L’échelle de temps la plus pertinente pour nous est un cycle d’environ 11 ans au cours duquel l’activité du Soleil augmente et diminue. Depuis le point minimum du dernier cycle solaire en 2020, l’activité du Soleil est en hausse. Récent preuve montre que l’augmentation a été plus rapide que prévu et que le Soleil se dirige vers un pic d’activité plus élevé, plus tôt que prévu.
Lorsque l’activité du Soleil augmente naturellement de cette manière, il émet plus d’énergie vers la Terre, ce qui contribue à réchauffer la planète. Dans quelle mesure cela aurait-il pu contribuer à la chaleur record et à l’étrangeté saisissante de 2023 ?
Lors d’un maximum solaire, la Terre se réchauffe de 0,05 degrés C, ou 0,9 F. Cela représente environ un tiers de l’impact d’un fort El Niño, selon Wysession. Et même si c’est un élément dont les scientifiques doivent tenir compte, il est assez minime comparé à notre propre influence sur le climat.
Le dernier à emporter
Comme nous l’avons vu, de nombreux facteurs interagissant de manière complexe peuvent contribuer à propulser les températures mondiales vers des niveaux record au cours d’une année donnée. Et pendant environ la moitié de l’année dernière, El Niño a commencé à faire monter les températures. Mais son impact le plus significatif reste à venir. D’autres facteurs, comme les éruptions volcaniques, la réduction de la pollution par les aérosols et l’augmentation de l’activité solaire, ont également leur impact.

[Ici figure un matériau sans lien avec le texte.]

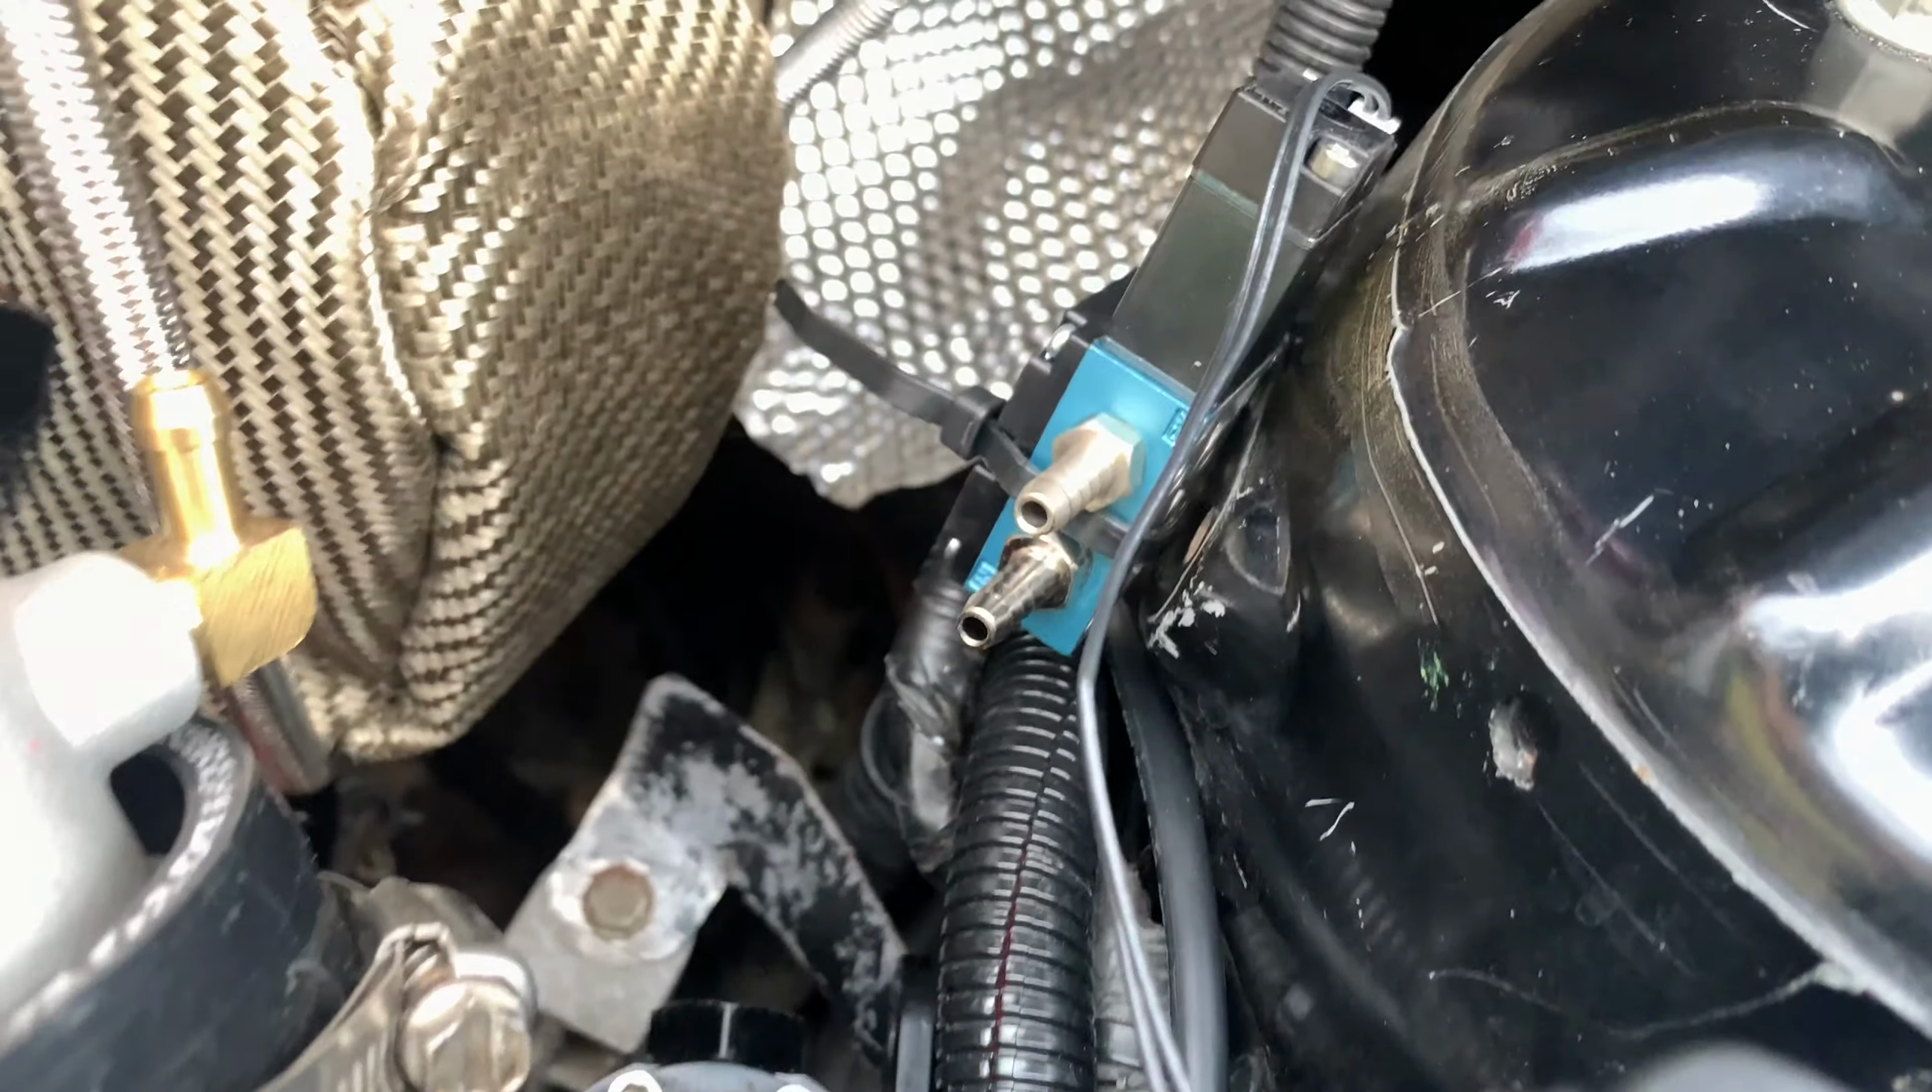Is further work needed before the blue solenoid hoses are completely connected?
Yes.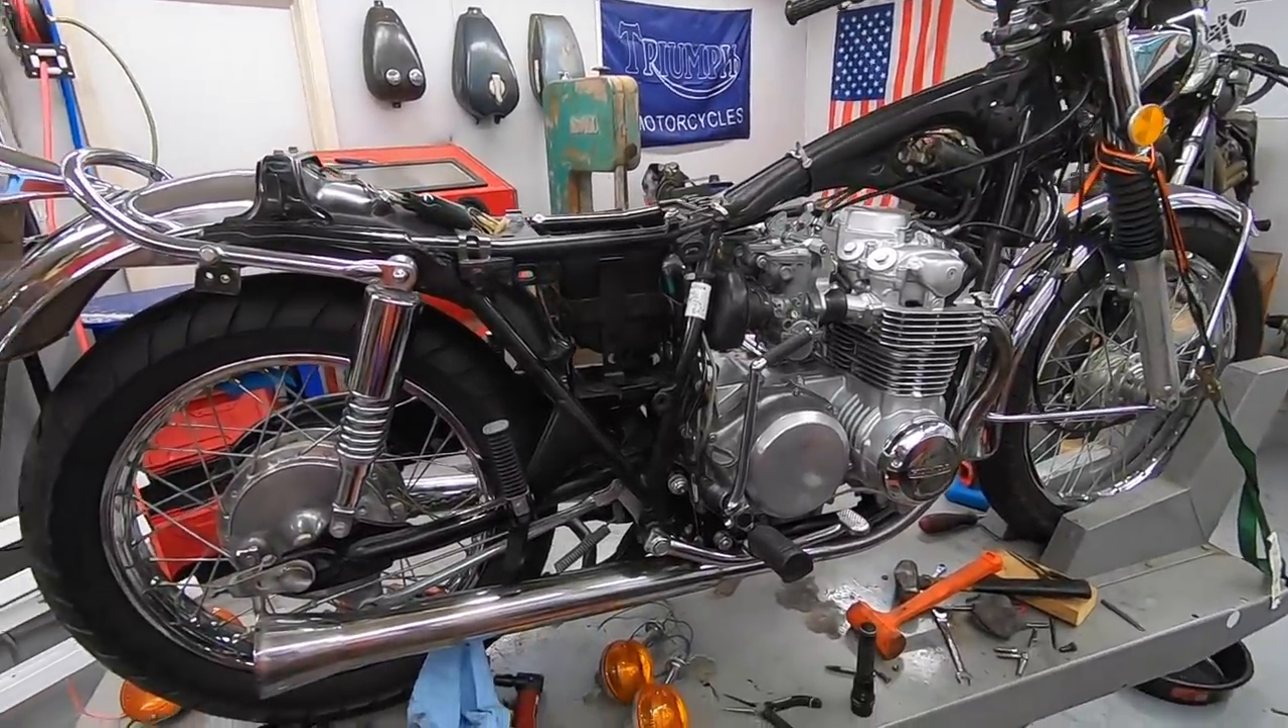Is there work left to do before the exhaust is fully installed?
No.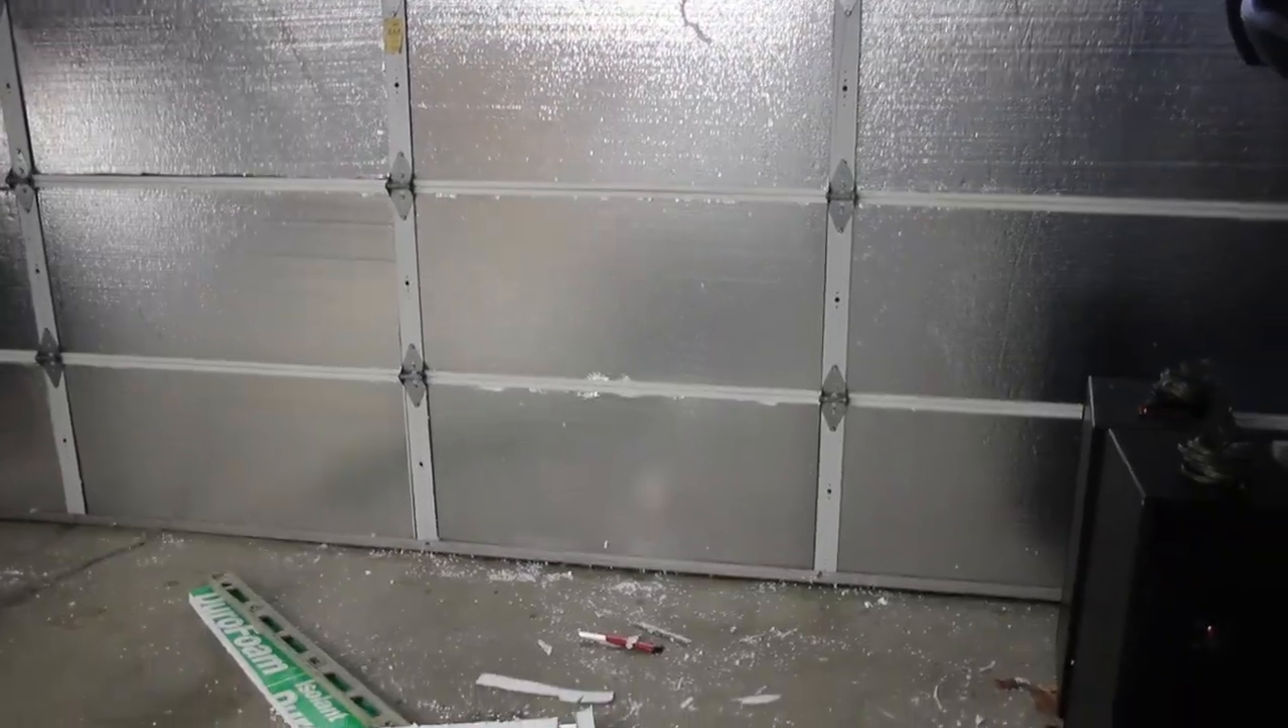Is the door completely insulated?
Yes.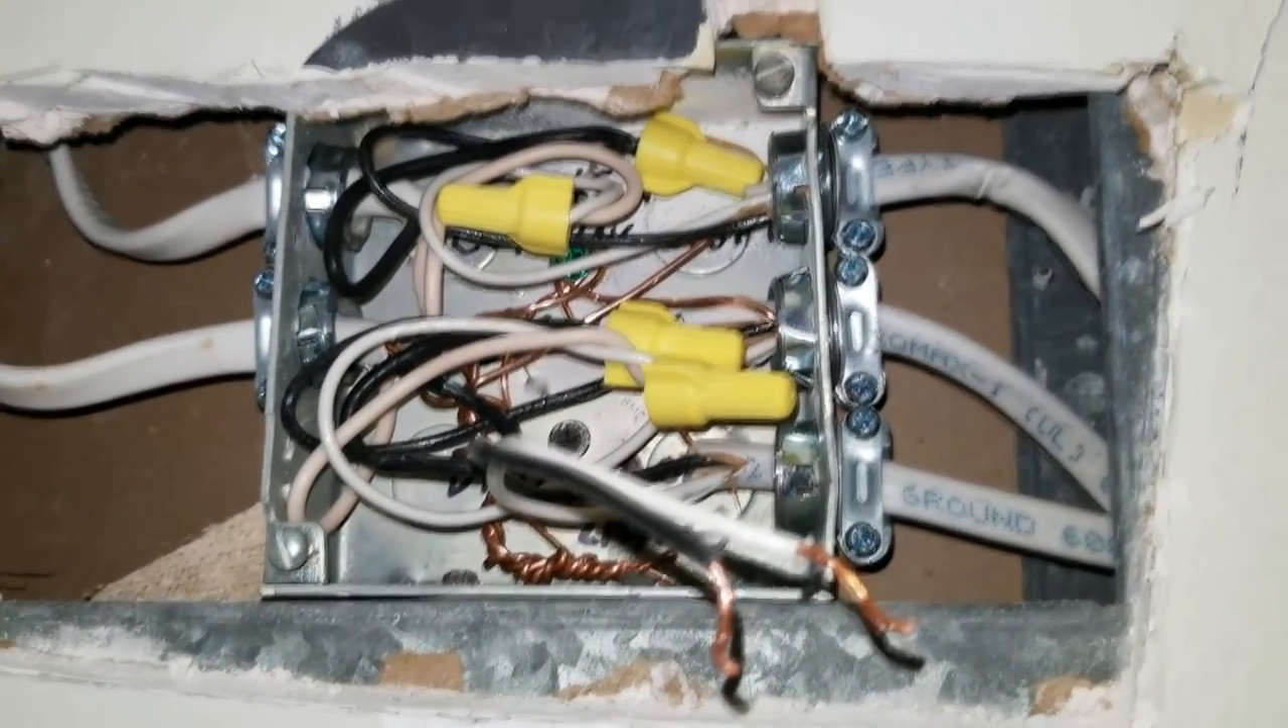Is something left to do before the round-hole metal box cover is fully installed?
Yes.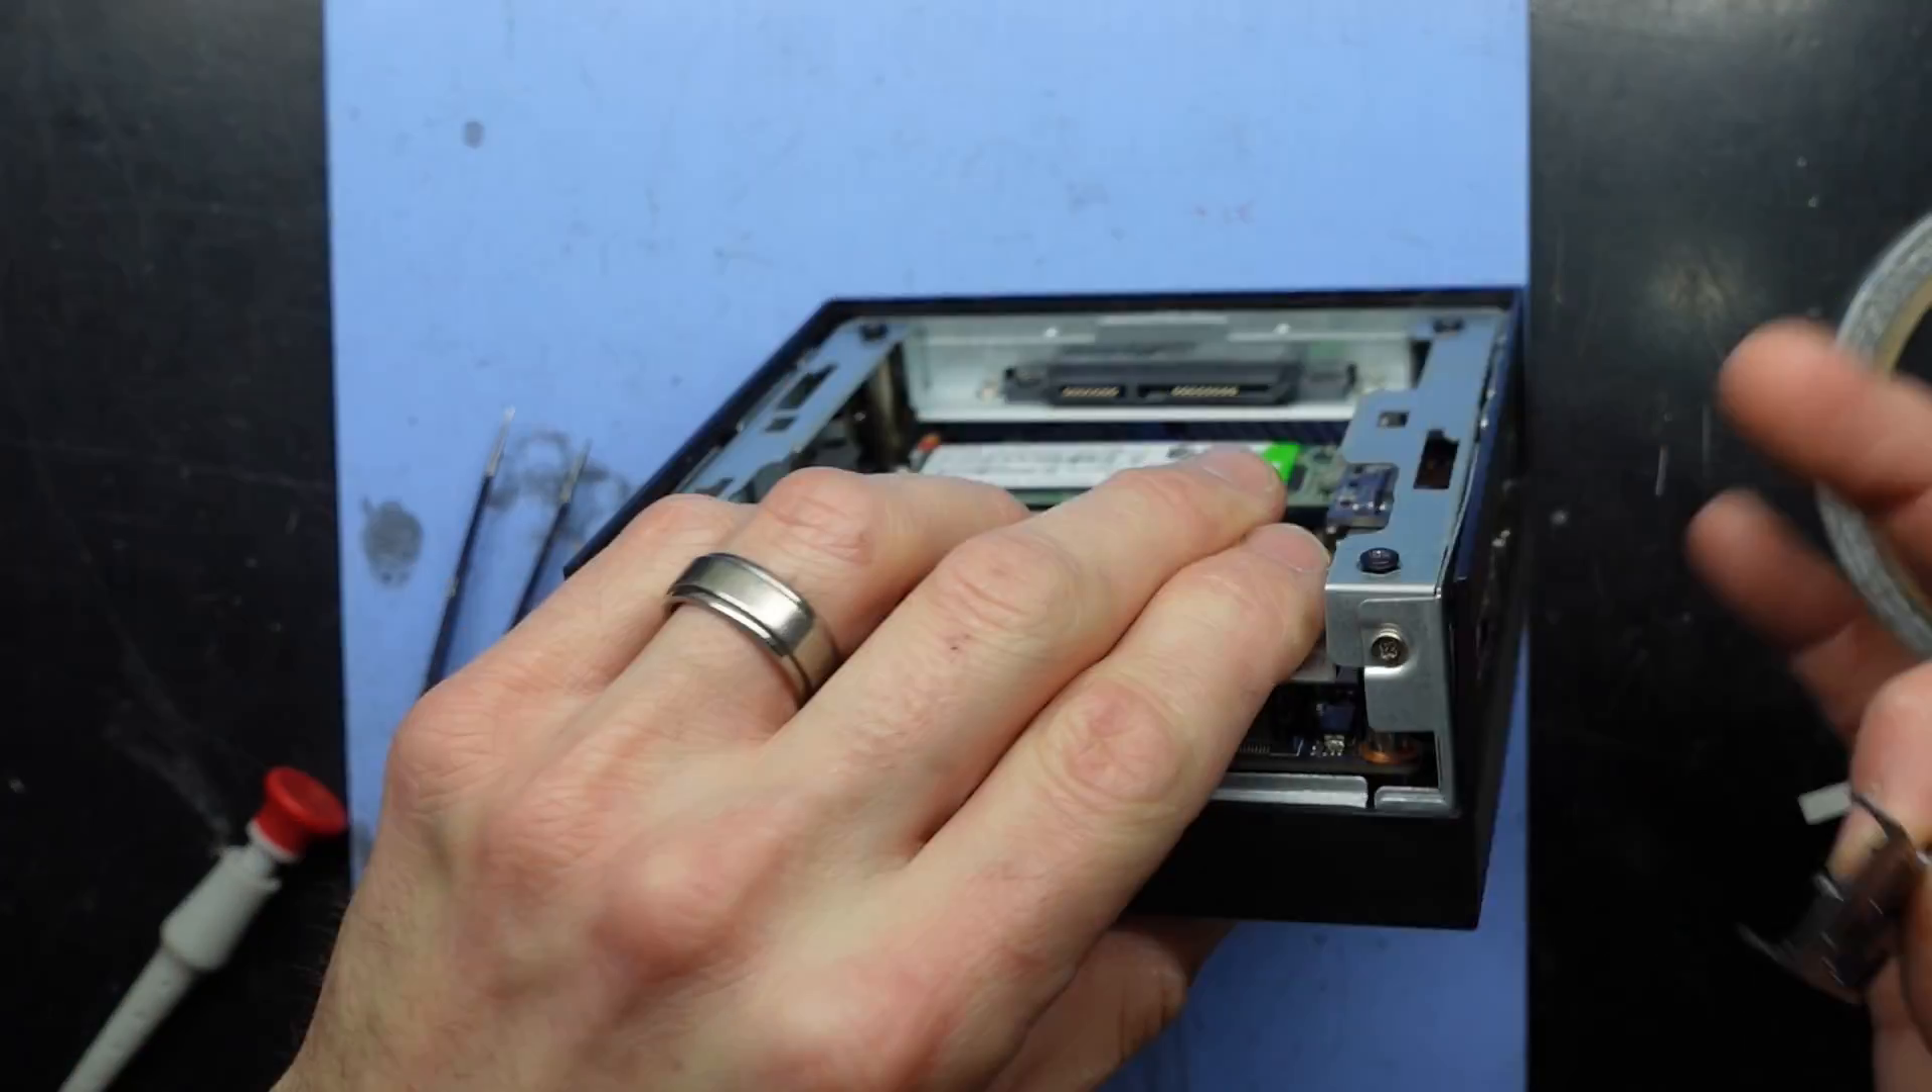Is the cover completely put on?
No.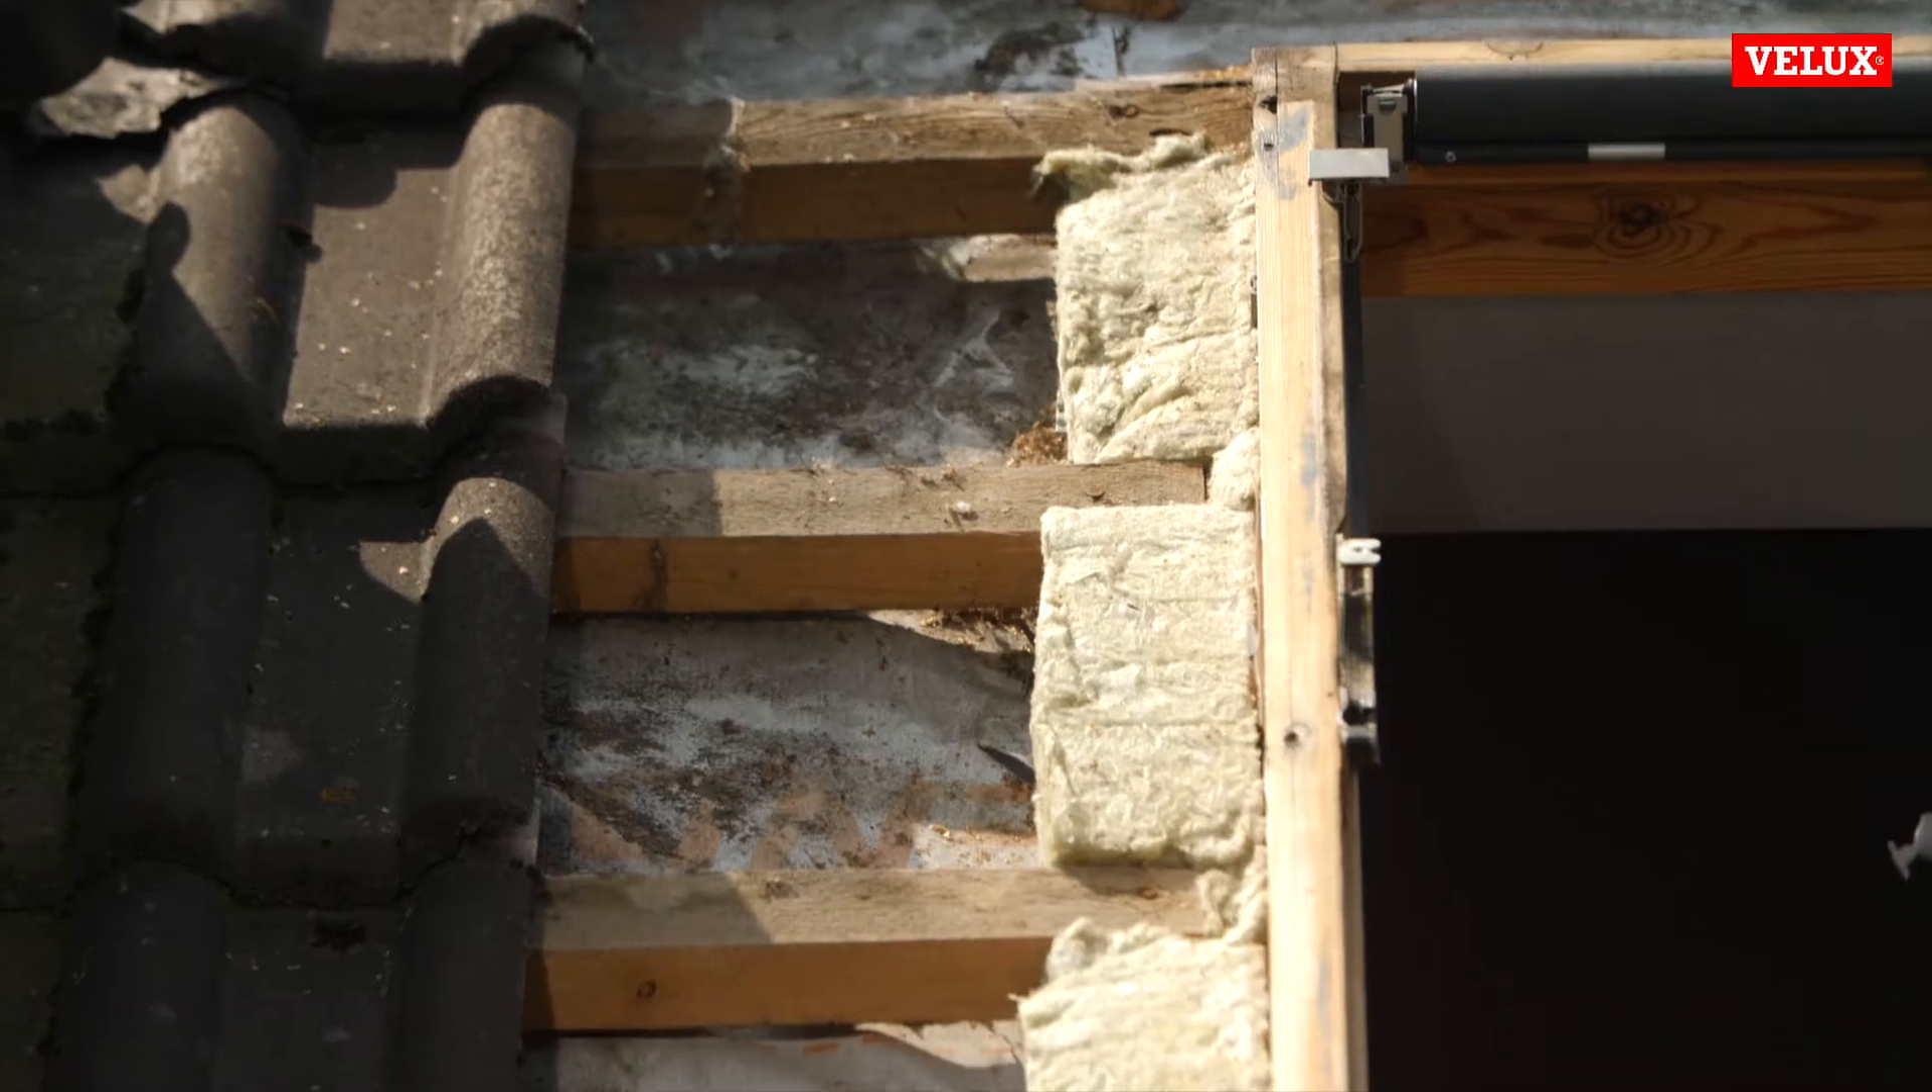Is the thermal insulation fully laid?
Yes.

Mais ils sont relativement petits, comparés à nous.
À long terme, c’est indéniable (même si beaucoup de gens le feront encore) : nous dominons tous les autres facteurs.
Gavin Schmidt, directeur du Goddard Institute for Space Studies de la NASA, le dit de cette façon:
« Nous sommes très intéressés par les conditions météorologiques et les extrêmes d’une année particulière, car ce sont ces éléments qui nous impactent. Mais la principale différence entre cette décennie et les précédentes est que les températures continuent d’augmenter à cause de nos activités, principalement la combustion de combustibles fossiles.»
Jusqu’à ce que nous arrêtions de faire cela, les températures continueront d’augmenter et l’étrangeté mondiale deviendra encore plus étrange.